*** Block opens ***

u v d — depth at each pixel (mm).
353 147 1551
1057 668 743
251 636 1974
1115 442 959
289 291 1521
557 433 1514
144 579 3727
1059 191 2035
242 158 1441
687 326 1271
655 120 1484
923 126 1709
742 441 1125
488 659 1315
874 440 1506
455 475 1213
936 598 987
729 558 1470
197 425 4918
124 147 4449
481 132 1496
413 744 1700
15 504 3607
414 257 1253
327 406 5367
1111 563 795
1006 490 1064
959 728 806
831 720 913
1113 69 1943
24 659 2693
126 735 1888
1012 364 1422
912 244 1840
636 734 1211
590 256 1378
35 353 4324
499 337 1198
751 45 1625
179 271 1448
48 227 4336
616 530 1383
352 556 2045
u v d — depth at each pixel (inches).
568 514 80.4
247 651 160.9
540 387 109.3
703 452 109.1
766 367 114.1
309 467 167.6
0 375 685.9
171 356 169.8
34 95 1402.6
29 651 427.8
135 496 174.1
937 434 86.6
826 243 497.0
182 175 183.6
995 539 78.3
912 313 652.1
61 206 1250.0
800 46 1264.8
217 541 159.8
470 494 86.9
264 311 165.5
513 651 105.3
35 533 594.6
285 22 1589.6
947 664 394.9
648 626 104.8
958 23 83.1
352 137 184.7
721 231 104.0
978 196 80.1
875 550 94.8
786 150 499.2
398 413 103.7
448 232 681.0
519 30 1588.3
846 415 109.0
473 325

*** Block closes ***

Task goal: In your reply, restate exactly the lines from the start of the records above through the line holding "15 504 3607", including both, and nothing else.

Output below:
u v d — depth at each pixel (mm).
353 147 1551
1057 668 743
251 636 1974
1115 442 959
289 291 1521
557 433 1514
144 579 3727
1059 191 2035
242 158 1441
687 326 1271
655 120 1484
923 126 1709
742 441 1125
488 659 1315
874 440 1506
455 475 1213
936 598 987
729 558 1470
197 425 4918
124 147 4449
481 132 1496
413 744 1700
15 504 3607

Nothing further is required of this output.